One way to potentially support this is to include the events (or a subset of the event) when grouping, so that clients have enough information to render them. However this dramatically inceases the size of the parent event if we bundle the full events inside, even if limit the number we bundle in. To reduce the overhead the annotation event could include a m.result field which gets included.

This would look something like the following, where the annotation is:

{
  "type": "m.bot_command_response",
  "content": {
    "m.result": {
      "state": "success",
    },
    "m.relates_to": {
      "type": "m.annotation",
      "key": ""
    }
  }
}

and gets bundled into an event like:

{
  "unsigned": {
    "m.relations": {
      "m.annotation": [
        {
          "type": "m.bot_command_response",
          "key": "",
          "count": 1,
          "chunk": [
            {
              "m.result": {
                "state": "success",
              },
            }
          ],
          "limited": false,
        }
      ]
    }
  }
}

This is something that could be added later on. A few issues with this are:

  • How does this work with E2EE? How do we encrypt the m.result?
  • We would end up including old annotations that had been superseded, should these be done via edits instead?

Security considerations

Clients should render reactions that have a long key field in a sensible manner. For example, clients can elide overly-long reactions.

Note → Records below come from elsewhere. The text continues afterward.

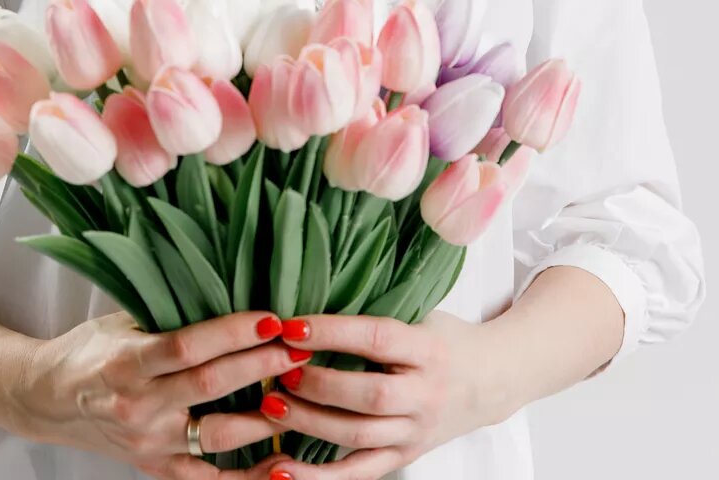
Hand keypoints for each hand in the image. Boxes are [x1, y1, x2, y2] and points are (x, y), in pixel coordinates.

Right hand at [14, 307, 297, 478]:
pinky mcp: (157, 468)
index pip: (188, 347)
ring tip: (301, 394)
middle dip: (261, 365)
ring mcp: (149, 443)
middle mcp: (138, 406)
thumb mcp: (122, 320)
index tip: (271, 319)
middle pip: (211, 386)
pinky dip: (248, 477)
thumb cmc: (90, 350)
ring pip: (219, 436)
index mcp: (128, 362)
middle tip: (300, 348)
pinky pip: (210, 479)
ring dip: (265, 416)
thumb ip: (169, 313)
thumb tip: (231, 286)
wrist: (47, 400)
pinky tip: (283, 465)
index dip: (233, 333)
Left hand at [258, 310, 507, 479]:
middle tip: (278, 369)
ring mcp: (416, 431)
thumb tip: (314, 301)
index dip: (332, 333)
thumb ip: (378, 313)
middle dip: (318, 384)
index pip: (376, 339)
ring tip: (272, 404)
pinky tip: (284, 469)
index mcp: (429, 350)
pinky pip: (359, 473)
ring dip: (310, 422)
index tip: (292, 326)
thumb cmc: (446, 340)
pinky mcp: (406, 457)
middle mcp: (426, 394)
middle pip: (369, 395)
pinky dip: (320, 477)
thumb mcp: (422, 315)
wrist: (491, 380)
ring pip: (359, 435)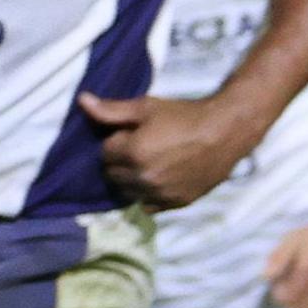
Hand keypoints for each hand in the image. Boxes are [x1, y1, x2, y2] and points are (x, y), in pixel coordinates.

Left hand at [79, 91, 261, 211]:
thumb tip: (81, 101)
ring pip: (128, 192)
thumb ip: (111, 110)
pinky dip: (148, 195)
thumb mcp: (147, 107)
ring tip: (150, 162)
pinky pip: (148, 206)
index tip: (131, 134)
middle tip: (140, 147)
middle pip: (112, 176)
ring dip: (132, 180)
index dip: (116, 141)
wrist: (226, 131)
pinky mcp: (175, 203)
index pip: (104, 153)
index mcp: (133, 153)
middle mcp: (143, 178)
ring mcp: (159, 194)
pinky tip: (160, 178)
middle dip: (120, 162)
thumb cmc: (185, 115)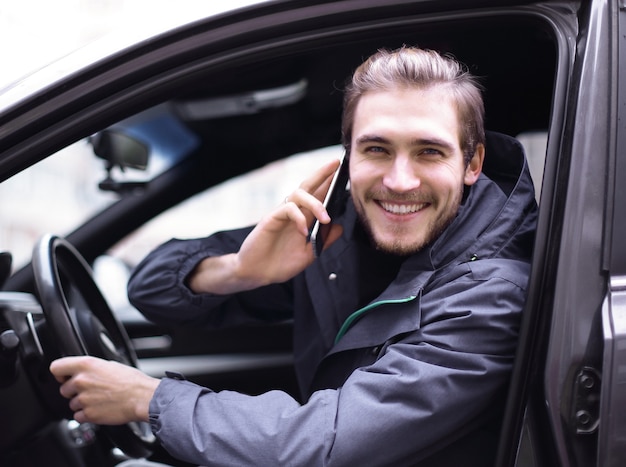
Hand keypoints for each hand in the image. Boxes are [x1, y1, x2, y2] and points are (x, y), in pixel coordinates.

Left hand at [49, 356, 159, 424]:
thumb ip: (93, 368)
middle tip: (90, 390)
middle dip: (74, 391)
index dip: (60, 373)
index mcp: (87, 365)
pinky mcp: (87, 414)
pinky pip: (78, 416)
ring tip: (99, 400)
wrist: (142, 397)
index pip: (56, 367)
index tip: (64, 377)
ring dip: (82, 404)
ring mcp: (83, 399)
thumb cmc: (132, 381)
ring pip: (72, 403)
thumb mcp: (111, 365)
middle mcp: (81, 381)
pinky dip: (86, 415)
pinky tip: (99, 409)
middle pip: (63, 388)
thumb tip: (86, 371)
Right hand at [188, 159, 343, 293]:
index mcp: (303, 217)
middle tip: (335, 164)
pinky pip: (288, 210)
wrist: (257, 273)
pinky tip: (304, 231)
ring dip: (315, 203)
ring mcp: (281, 214)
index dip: (328, 182)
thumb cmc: (280, 263)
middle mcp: (293, 211)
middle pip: (308, 186)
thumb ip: (324, 240)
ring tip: (325, 218)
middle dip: (322, 174)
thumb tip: (339, 227)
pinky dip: (299, 218)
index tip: (342, 171)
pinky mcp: (271, 218)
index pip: (317, 194)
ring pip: (299, 194)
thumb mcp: (309, 253)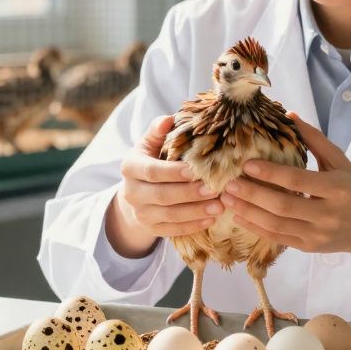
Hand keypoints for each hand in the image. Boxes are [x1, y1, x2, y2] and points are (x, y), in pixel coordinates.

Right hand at [105, 116, 222, 256]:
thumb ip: (158, 131)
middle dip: (190, 194)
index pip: (152, 172)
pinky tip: (211, 219)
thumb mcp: (149, 144)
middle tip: (214, 189)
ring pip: (169, 215)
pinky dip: (193, 226)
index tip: (197, 171)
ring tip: (219, 206)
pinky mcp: (151, 229)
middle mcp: (131, 192)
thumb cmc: (150, 161)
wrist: (136, 193)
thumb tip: (169, 119)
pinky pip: (173, 230)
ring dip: (195, 211)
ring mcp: (141, 213)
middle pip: (162, 195)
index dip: (174, 172)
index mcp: (130, 167)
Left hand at [220, 113, 350, 278]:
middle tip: (229, 183)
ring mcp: (318, 234)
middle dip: (252, 195)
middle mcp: (328, 214)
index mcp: (337, 189)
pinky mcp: (309, 248)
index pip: (298, 181)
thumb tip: (289, 115)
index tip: (247, 164)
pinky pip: (278, 239)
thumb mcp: (341, 161)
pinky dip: (256, 228)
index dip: (271, 174)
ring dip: (248, 212)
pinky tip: (239, 216)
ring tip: (227, 199)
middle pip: (283, 206)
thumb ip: (315, 140)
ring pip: (276, 225)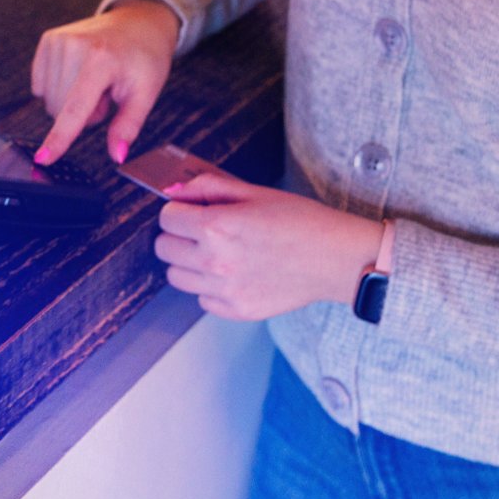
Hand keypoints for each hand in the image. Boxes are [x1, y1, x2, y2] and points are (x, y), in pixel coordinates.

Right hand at [31, 0, 179, 164]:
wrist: (139, 23)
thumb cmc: (144, 58)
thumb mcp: (146, 92)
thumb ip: (128, 126)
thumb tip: (117, 155)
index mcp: (102, 59)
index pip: (76, 108)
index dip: (60, 138)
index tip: (43, 158)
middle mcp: (75, 45)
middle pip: (61, 109)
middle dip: (84, 113)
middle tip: (107, 94)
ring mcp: (58, 39)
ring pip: (49, 101)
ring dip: (72, 101)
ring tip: (96, 81)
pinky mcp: (48, 39)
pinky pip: (41, 86)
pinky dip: (59, 88)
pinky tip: (80, 73)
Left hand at [154, 172, 383, 320]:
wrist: (334, 257)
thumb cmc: (299, 220)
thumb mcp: (253, 191)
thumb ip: (208, 187)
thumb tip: (175, 193)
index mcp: (217, 226)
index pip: (166, 218)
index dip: (178, 210)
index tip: (192, 210)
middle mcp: (214, 261)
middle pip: (164, 248)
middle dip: (178, 234)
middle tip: (202, 230)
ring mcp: (224, 290)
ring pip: (176, 276)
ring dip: (188, 262)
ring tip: (217, 252)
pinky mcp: (236, 310)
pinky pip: (201, 299)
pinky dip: (209, 286)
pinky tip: (233, 273)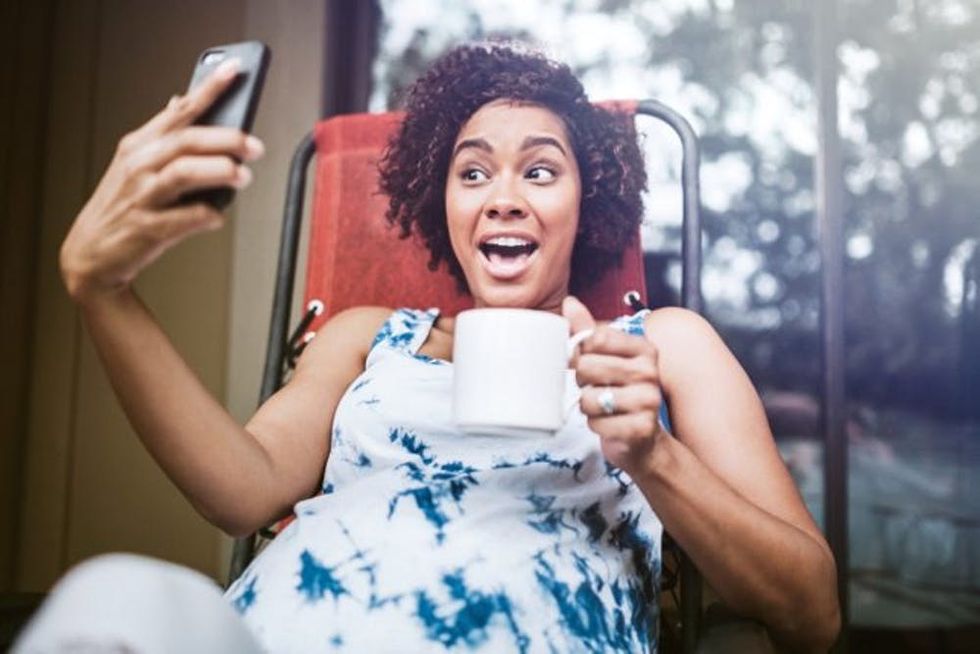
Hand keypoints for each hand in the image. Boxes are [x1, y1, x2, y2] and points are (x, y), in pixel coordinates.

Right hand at [59, 58, 264, 302]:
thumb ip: (162, 135)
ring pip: (183, 173)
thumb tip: (180, 101)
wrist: (92, 251)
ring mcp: (142, 196)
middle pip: (186, 141)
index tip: (234, 72)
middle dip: (226, 140)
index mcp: (140, 144)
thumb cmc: (123, 206)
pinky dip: (207, 215)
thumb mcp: (135, 163)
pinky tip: (217, 215)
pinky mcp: (148, 227)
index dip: (208, 89)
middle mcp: (139, 165)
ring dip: (219, 172)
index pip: (180, 110)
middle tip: (254, 147)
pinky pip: (184, 218)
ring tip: (242, 176)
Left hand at [563, 296, 665, 473]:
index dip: (580, 352)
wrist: (643, 441)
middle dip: (582, 382)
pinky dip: (596, 426)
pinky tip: (610, 424)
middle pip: (587, 367)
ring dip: (588, 407)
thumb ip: (589, 332)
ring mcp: (648, 401)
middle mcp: (649, 372)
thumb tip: (570, 303)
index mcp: (644, 349)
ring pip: (588, 398)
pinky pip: (596, 423)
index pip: (595, 338)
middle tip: (596, 388)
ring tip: (604, 408)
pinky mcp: (640, 428)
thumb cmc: (621, 395)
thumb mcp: (608, 359)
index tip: (585, 362)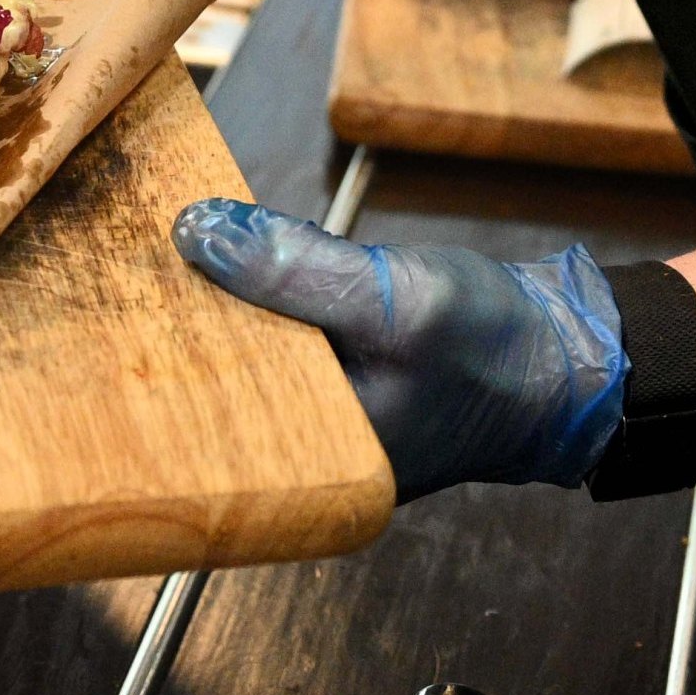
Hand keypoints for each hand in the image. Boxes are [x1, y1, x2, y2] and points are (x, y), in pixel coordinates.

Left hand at [173, 200, 627, 497]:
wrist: (561, 360)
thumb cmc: (494, 343)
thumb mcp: (392, 297)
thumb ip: (296, 269)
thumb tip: (201, 232)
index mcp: (318, 462)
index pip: (208, 403)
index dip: (167, 339)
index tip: (134, 274)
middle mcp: (310, 455)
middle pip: (217, 381)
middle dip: (192, 314)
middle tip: (162, 245)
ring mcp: (322, 425)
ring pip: (248, 355)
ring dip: (229, 299)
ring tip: (203, 244)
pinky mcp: (335, 390)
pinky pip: (279, 345)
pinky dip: (266, 300)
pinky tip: (254, 259)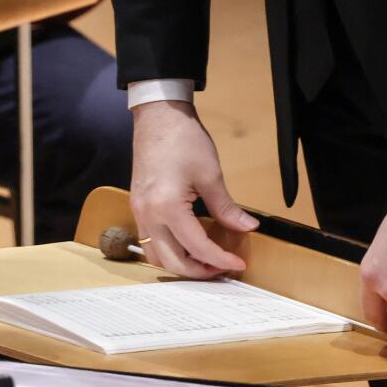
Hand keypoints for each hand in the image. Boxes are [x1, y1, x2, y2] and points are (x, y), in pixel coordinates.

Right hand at [128, 99, 258, 278]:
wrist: (159, 115)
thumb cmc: (182, 139)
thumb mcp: (210, 174)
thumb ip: (226, 207)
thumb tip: (247, 227)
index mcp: (167, 207)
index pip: (197, 247)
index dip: (220, 259)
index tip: (237, 263)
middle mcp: (148, 215)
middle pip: (172, 261)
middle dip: (199, 271)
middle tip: (222, 269)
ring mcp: (140, 212)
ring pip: (156, 256)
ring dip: (180, 264)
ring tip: (205, 261)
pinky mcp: (139, 206)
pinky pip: (150, 242)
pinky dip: (168, 251)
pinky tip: (186, 245)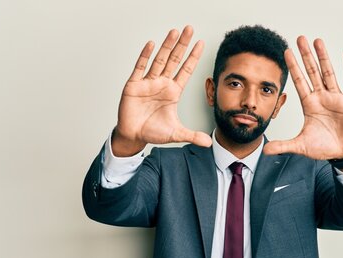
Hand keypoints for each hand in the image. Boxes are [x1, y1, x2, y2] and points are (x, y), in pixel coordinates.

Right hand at [113, 26, 211, 155]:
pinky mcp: (134, 85)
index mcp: (173, 91)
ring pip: (159, 60)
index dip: (193, 57)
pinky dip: (145, 56)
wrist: (134, 136)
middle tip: (189, 29)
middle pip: (174, 60)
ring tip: (174, 32)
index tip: (201, 43)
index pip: (186, 70)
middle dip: (182, 45)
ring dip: (167, 46)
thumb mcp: (176, 133)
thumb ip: (192, 136)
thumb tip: (208, 142)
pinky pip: (140, 68)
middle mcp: (162, 83)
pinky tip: (152, 45)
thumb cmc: (153, 131)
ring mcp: (148, 82)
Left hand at [263, 37, 342, 160]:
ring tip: (318, 41)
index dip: (293, 67)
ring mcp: (337, 98)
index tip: (286, 52)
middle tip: (300, 39)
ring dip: (323, 57)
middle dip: (306, 56)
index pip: (299, 81)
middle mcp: (322, 97)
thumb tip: (264, 150)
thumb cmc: (323, 147)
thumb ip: (283, 145)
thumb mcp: (301, 146)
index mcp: (310, 104)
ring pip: (329, 73)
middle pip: (312, 72)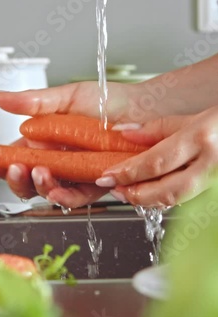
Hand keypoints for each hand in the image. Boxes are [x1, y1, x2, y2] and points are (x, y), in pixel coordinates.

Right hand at [0, 82, 119, 205]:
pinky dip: (66, 197)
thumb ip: (32, 102)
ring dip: (39, 187)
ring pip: (49, 192)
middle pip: (27, 180)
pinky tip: (60, 189)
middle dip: (15, 179)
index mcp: (44, 142)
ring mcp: (76, 175)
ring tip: (38, 172)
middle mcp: (57, 161)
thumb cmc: (107, 101)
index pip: (14, 156)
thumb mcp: (66, 97)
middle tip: (13, 167)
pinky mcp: (96, 184)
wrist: (144, 108)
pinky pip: (78, 198)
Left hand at [96, 107, 217, 206]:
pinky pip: (191, 199)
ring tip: (131, 192)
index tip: (108, 175)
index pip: (155, 162)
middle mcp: (214, 163)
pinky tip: (156, 193)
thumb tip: (124, 133)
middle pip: (167, 191)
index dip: (127, 172)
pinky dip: (170, 198)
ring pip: (179, 200)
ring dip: (151, 200)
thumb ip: (159, 128)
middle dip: (136, 195)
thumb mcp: (195, 116)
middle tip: (117, 190)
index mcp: (204, 138)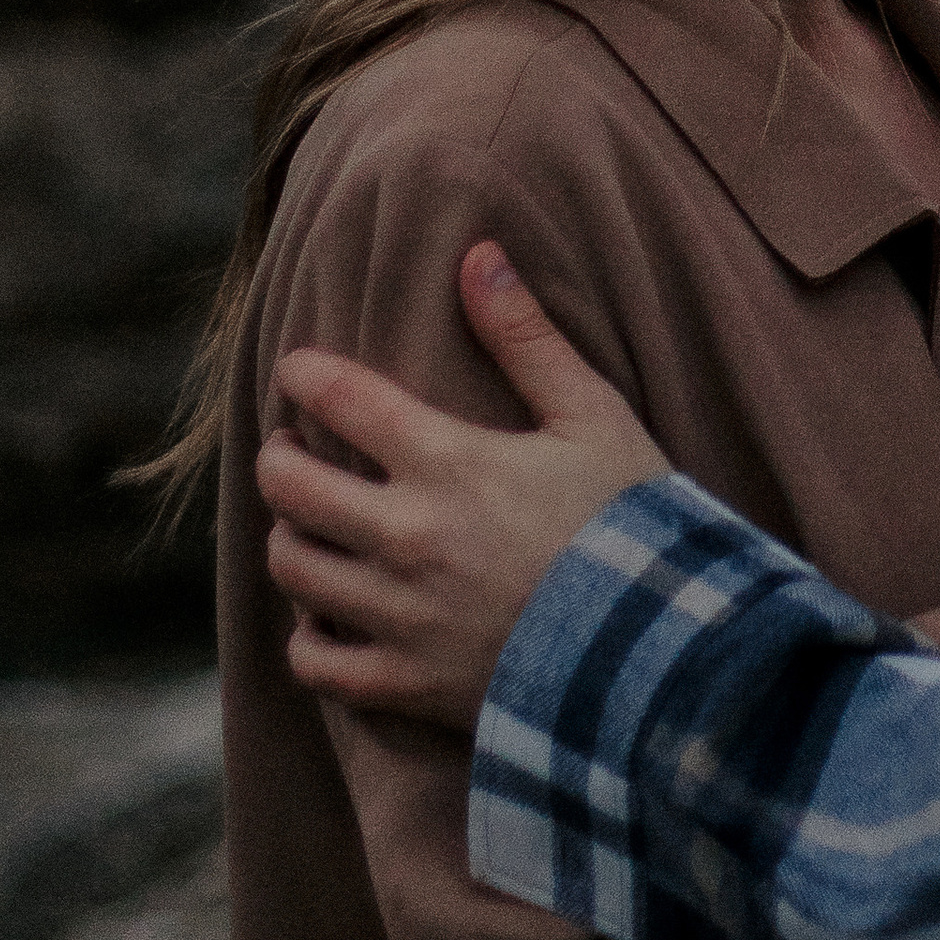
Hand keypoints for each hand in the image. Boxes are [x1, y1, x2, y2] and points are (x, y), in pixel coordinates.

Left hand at [259, 244, 670, 729]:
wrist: (660, 651)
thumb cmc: (631, 522)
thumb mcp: (592, 416)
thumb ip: (527, 338)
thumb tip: (478, 255)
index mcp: (449, 462)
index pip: (342, 400)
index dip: (306, 376)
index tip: (298, 370)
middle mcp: (407, 536)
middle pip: (289, 488)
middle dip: (279, 459)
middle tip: (293, 451)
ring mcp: (400, 616)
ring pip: (293, 569)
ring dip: (291, 538)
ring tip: (311, 526)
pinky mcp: (405, 684)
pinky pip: (315, 663)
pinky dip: (309, 636)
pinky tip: (329, 615)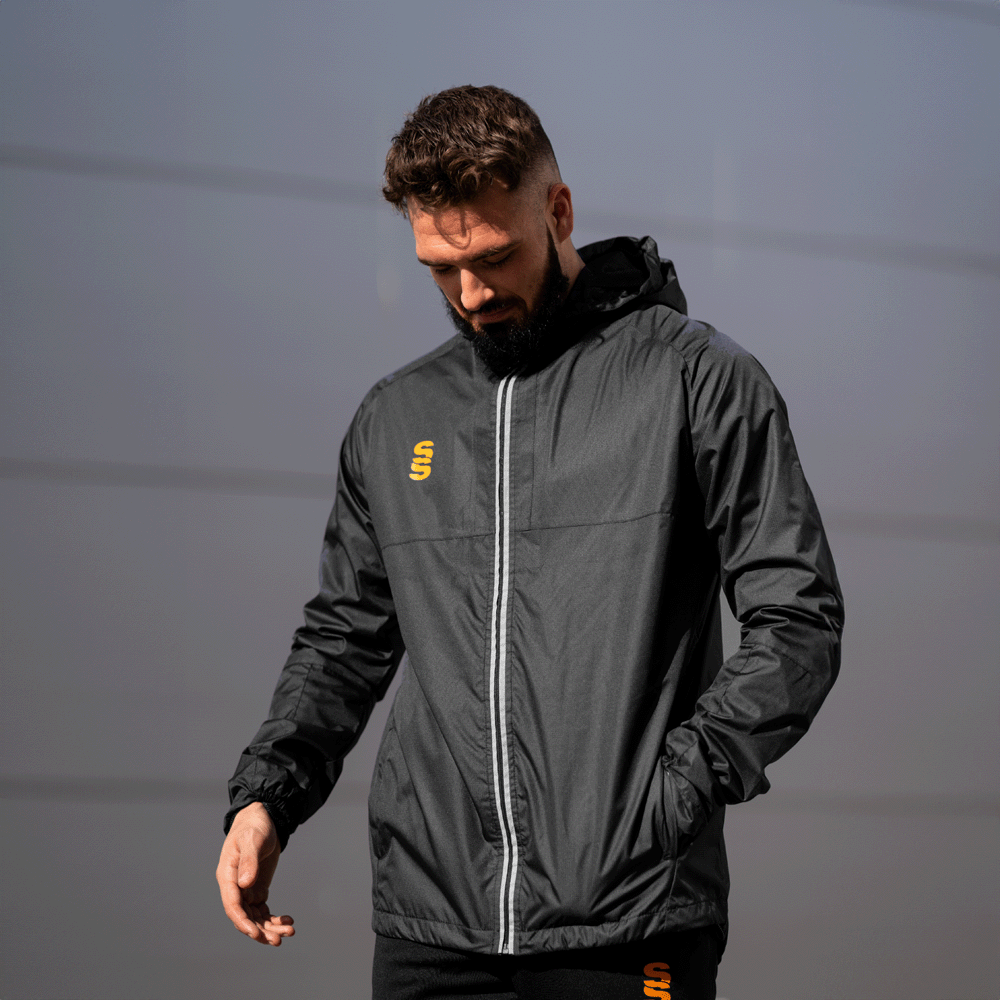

If using reactions for upvoting/downvoting purposes we would almost certainly want to anonymise the reactor, at least from other users if not server admins, to avoid retribution problems. This gives an unfair advantage to people who run their own servers however and can cheat and deanonymise (and publish) reactor details. In practice, reactions may not be best used for upvote/downvote as at the unbundled level they are intrinsically private data.

Or in a MSC1228 world... we could let users join the room under an anonymous persona from a big public server in order to vote? However, such anonymous personae would lack any reputation data.